Scott Drummonds just posted a new blog article which deals about an upcoming VMware PSO offering. When Scott Drummonds is involved you know the topic of this offering is performance. In this case it’s performance related to SQL databases and I/O bottlenecks, which is probably the most reported issue. As Scott explains briefly they were able to identify the issue rather quickly by monitoring the physical servers and the virtual environment.

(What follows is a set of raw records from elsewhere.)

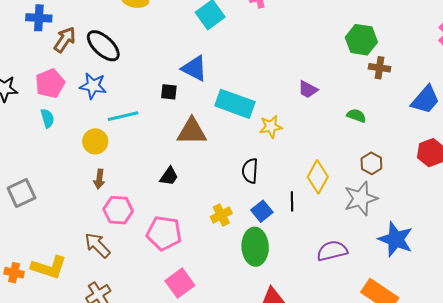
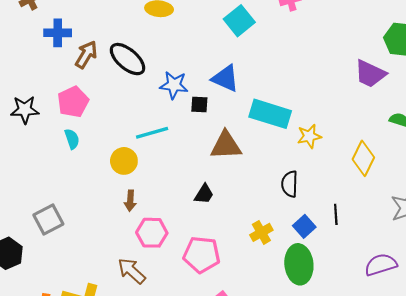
blue star: (93, 86) -> (174, 85), moved
purple trapezoid: (308, 89) -> (370, 74), moved, size x1.5
yellow diamond: (318, 177) -> (363, 158), moved

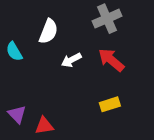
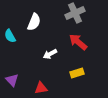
white arrow: (71, 60) -> (50, 54), moved
red triangle: (44, 126) -> (41, 88), moved

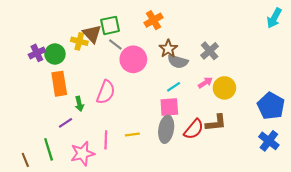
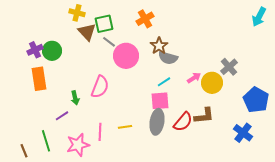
yellow cross: (79, 41) -> (77, 13), moved
gray cross: (210, 51) -> (229, 67), moved
orange rectangle: (59, 84) -> (39, 79), moved
blue cross: (269, 141) -> (243, 133), moved

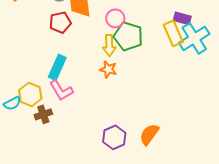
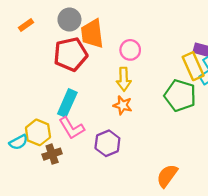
red pentagon: (60, 22) -> (71, 54), size x1.4
green pentagon: (128, 36) -> (180, 95), moved
purple hexagon: (114, 137) -> (107, 143), moved

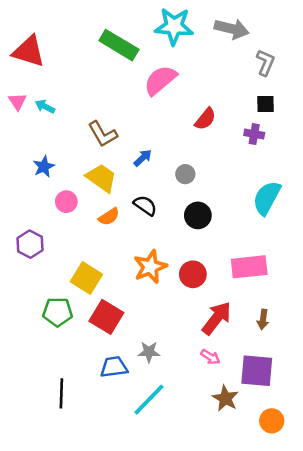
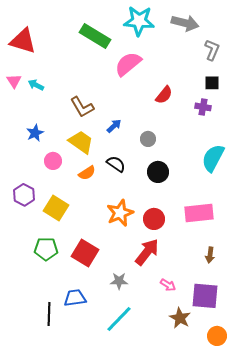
yellow square: (86, 278) -> (56, 208), moved
red arrow: (217, 318) -> (147, 252), moved
blue trapezoid: (114, 367) -> (75, 298), moved

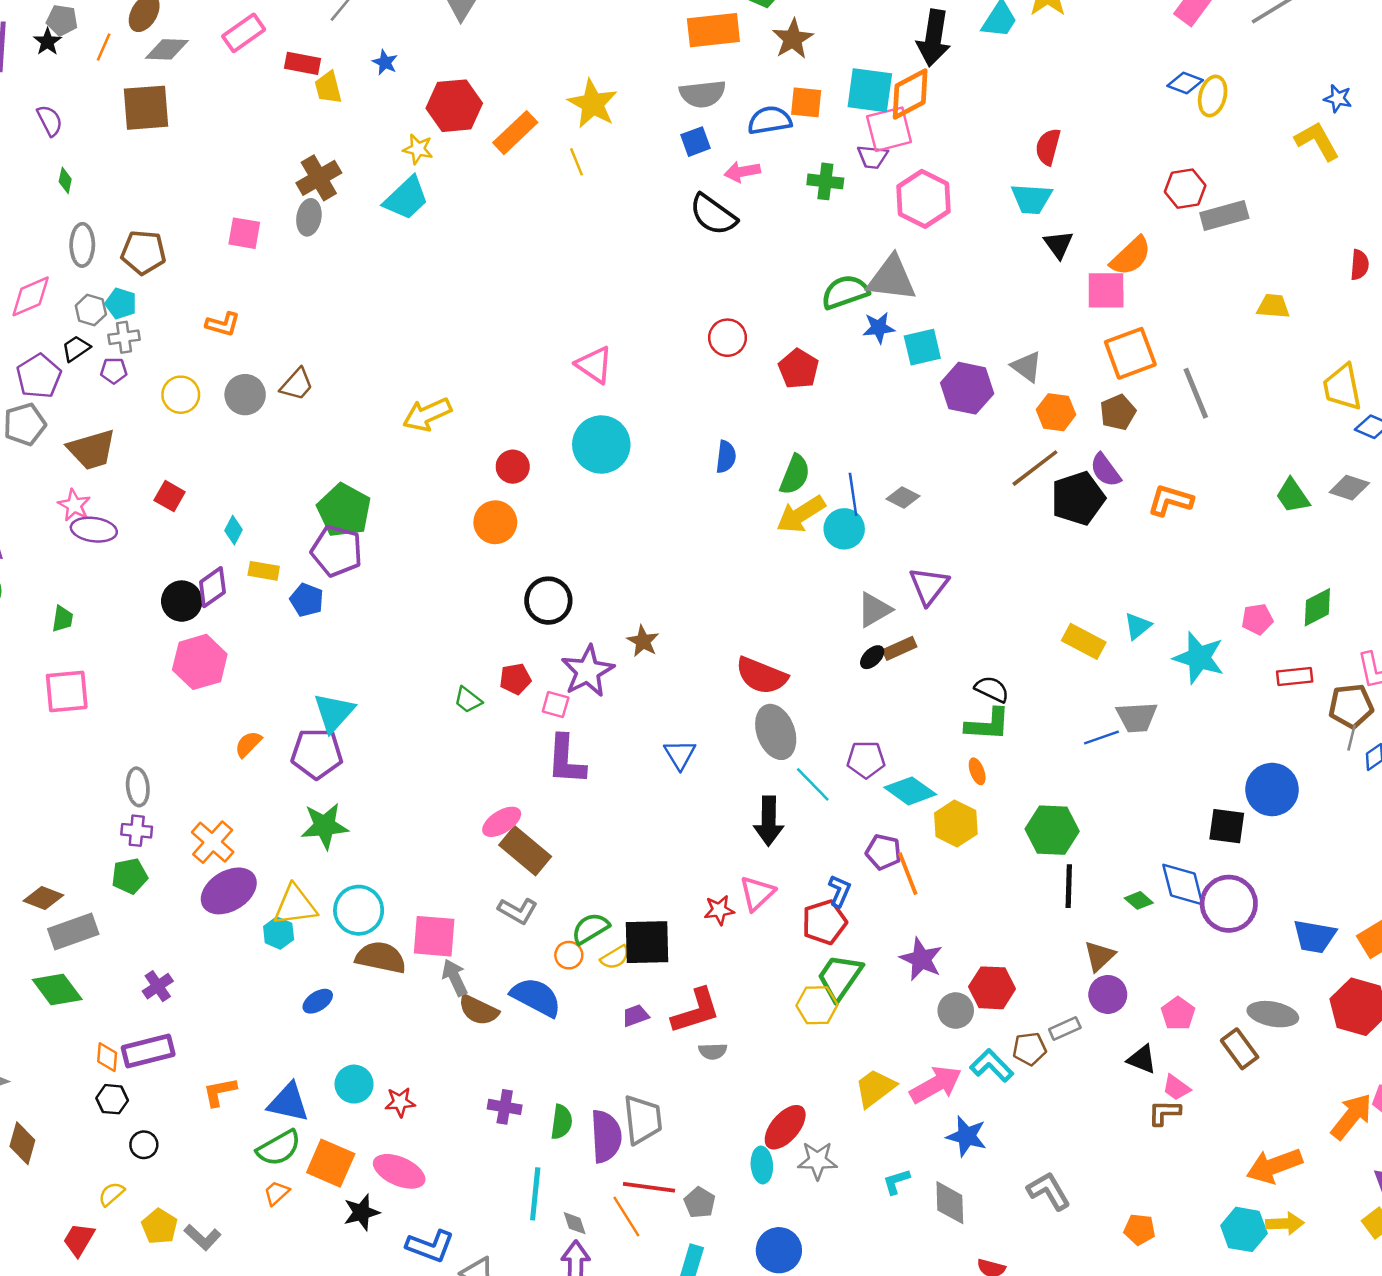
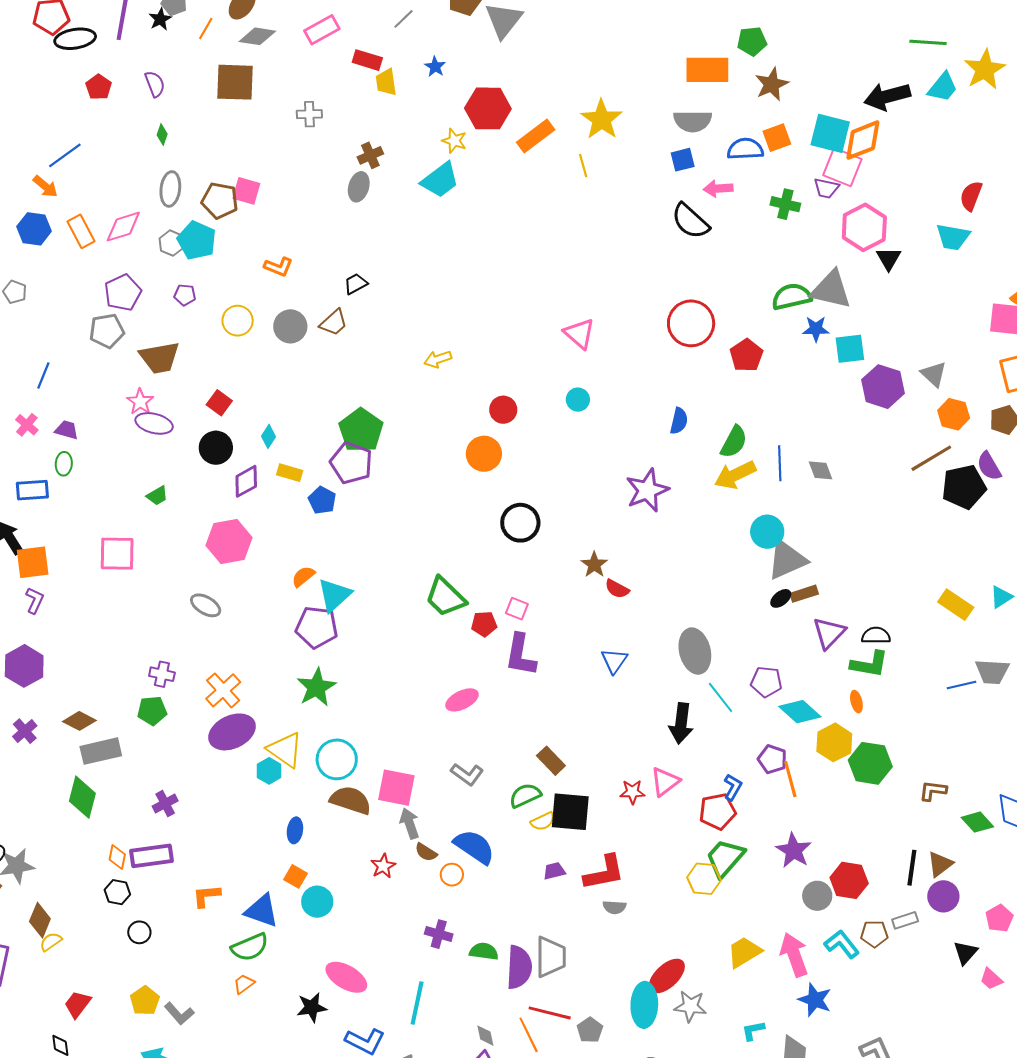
black arrow: (934, 38) -> (887, 96), turned 60
orange square: (806, 102) -> (777, 138), turned -32
pink square: (889, 129) -> (842, 167), turned 30
brown cross: (319, 178) -> (370, 155), size x0.7
pink square: (244, 233) -> (246, 191), moved
black triangle: (1058, 245) -> (889, 259), moved
cyan pentagon: (121, 303) -> (197, 240), size x1.5
gray cross: (124, 337) -> (309, 114), moved
red circle: (727, 338) -> (691, 323), size x1.5
black trapezoid: (76, 349) -> (356, 284), moved
yellow arrow: (427, 414) -> (438, 359), size x0.7
cyan circle: (601, 445) -> (578, 400), size x0.5
gray diamond: (903, 498) -> (821, 470), turned 36
cyan circle: (844, 529) -> (767, 532), moved
purple triangle: (929, 586) -> (829, 633), moved
black circle: (182, 601) -> (216, 448), moved
gray triangle: (874, 610) -> (787, 560), size x1.4
green trapezoid: (63, 619) -> (157, 496), moved, turned 45
purple star: (588, 671) -> (647, 490), moved
red semicircle: (762, 676) -> (617, 589), moved, size x0.6
red pentagon: (515, 679) -> (484, 624), moved
black semicircle: (992, 689) -> (876, 635), turned -32
green trapezoid: (468, 700) -> (445, 597), size x1.8
orange semicircle: (248, 744) -> (303, 576), moved
gray ellipse: (138, 787) -> (206, 605), moved, turned -60
green star: (325, 826) -> (316, 687), turned -30
green hexagon: (1052, 830) -> (870, 763), moved
brown rectangle: (525, 851) -> (551, 761), moved, size x0.7
black line: (1069, 886) -> (912, 868), moved
green diamond: (1139, 900) -> (977, 822), size x1.4
yellow triangle: (295, 905) -> (285, 750), turned 36
orange circle: (569, 955) -> (452, 875), moved
green diamond: (57, 989) -> (82, 797), turned 45
blue ellipse: (318, 1001) -> (295, 830), turned -55
brown semicircle: (478, 1010) -> (426, 852), size x0.7
black triangle: (1142, 1059) -> (965, 953), turned 44
pink arrow: (936, 1085) -> (794, 955), turned -87
red star: (400, 1102) -> (383, 866), moved, turned -30
brown L-shape: (1164, 1113) -> (933, 791), moved
green semicircle: (561, 1122) -> (484, 951), turned -96
orange square: (331, 1163) -> (296, 876), moved, size x0.6
cyan ellipse: (762, 1165) -> (644, 1005), size x1.5
yellow semicircle: (111, 1194) -> (51, 942), moved
cyan line: (535, 1194) -> (417, 1003), moved

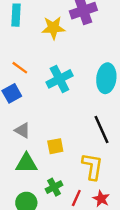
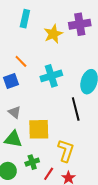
yellow star: (53, 28) -> (53, 34), turned -30
black line: (101, 129) -> (76, 109), moved
yellow square: (55, 146) -> (39, 129), size x1.6

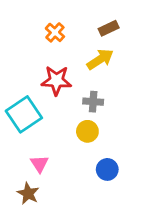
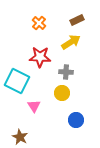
cyan square: (24, 114) -> (17, 81), turned -30
pink triangle: (39, 164) -> (34, 106), moved

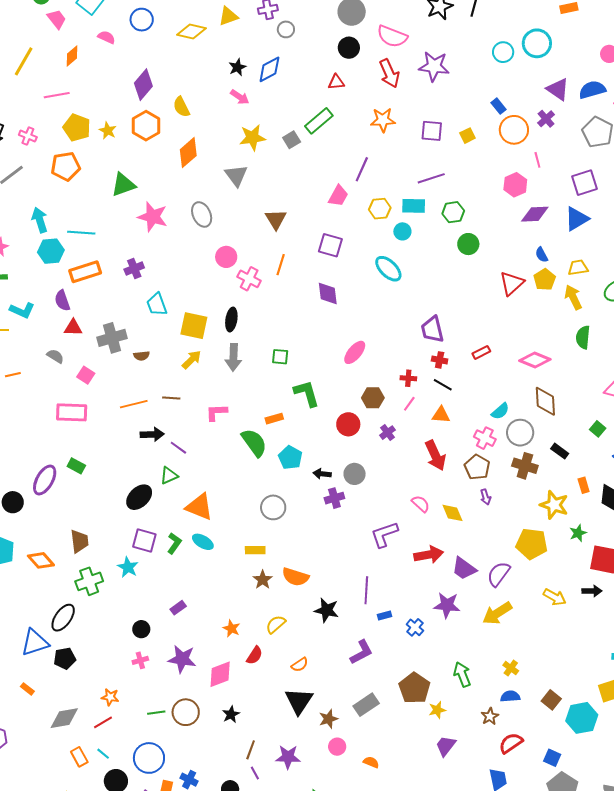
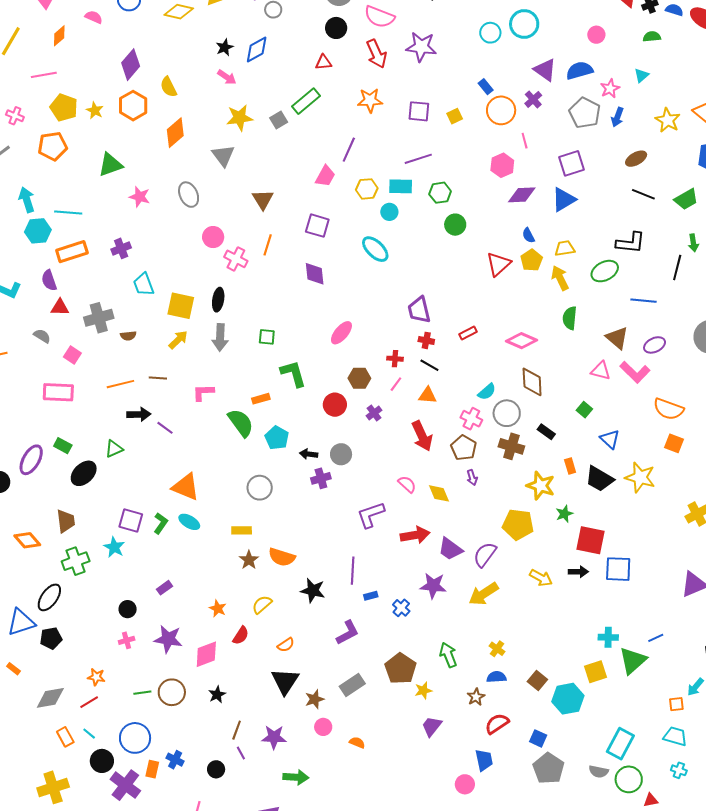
pink star: (153, 217) -> (140, 197), size x0.7
green triangle: (169, 476) -> (114, 449), moved
black ellipse: (139, 497) -> (84, 473), moved

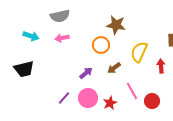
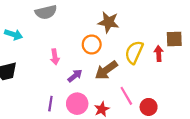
pink arrow: (62, 38) -> (55, 57), moved, turned -88
red arrow: (161, 66) -> (159, 53), moved
brown arrow: (114, 68) -> (106, 70), size x1.5
purple line: (64, 98) -> (50, 104), turned -32

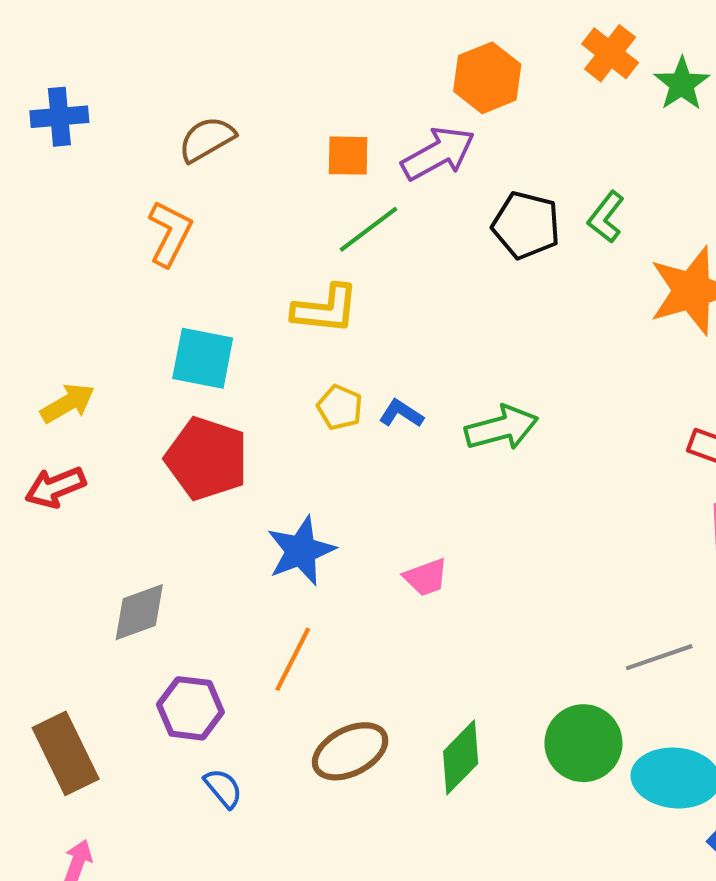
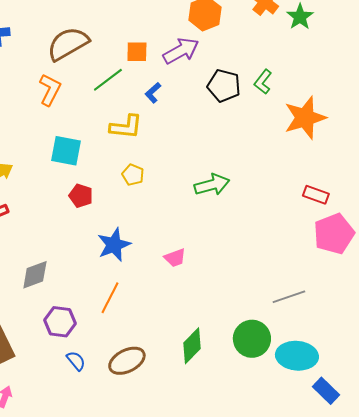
brown semicircle: (207, 139) -> (68, 44), size x1.5
green line: (369, 229) -> (108, 80), moved
blue L-shape: (401, 414) -> (153, 93), moved, turned -75
red pentagon: (207, 459) -> (81, 196), moved, size x0.6
brown ellipse: (350, 751) -> (127, 361), moved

I guess the quote of Scott’s article captures the essence:
In the customer’s first implementation of the virtual infrastructure, both SQL Servers, X and Y, were placed on RAID group A. But in the native configuration SQL Server X was placed on RAID group B. This meant that the storage bandwidth of the physical configuration was approximately 1850 IOPS. In the virtual configuration the two databases shared a single 800 IOPS RAID volume.It does not take a rocket scientist to realize that users are going to complain when a critical SQL Server instances goes from 1050 IOPS to 400. And this was not news to the VI admin on-site, either. What we found as we investigated further was that virtual disks requested by the application owners were used in unexpected and undocumented ways and frequently demanded more throughput than originally estimated. In fact, through vscsiStats analysis (Using vscsiStats for Storage Performance Analysis), my contact and I were able to identify an “unused” VMDK with moderate sequential IO that we immediately recognized as log traffic. Inspection of the application’s configuration confirmed this.
daniel says
Interesting read, it seems that of all the criticism and skepticism vmware gets, virtualized SQL is usually on top. We’re just starting to virtualize oracle/mssql/postgresql/mysql and it’s good to know that there are solutions for most problems we might run into.
John van der Sluis says
I see this every week. Think about your core infrastructure, application requirements and correct sizing based on those requirements as well as following best practices not only for SQL in this example but the underlying guest OS also. I cant tell you how many times “performance” issues were related back to misconfiguration on a guest or not following best practices you would also do on a physical infrastructure.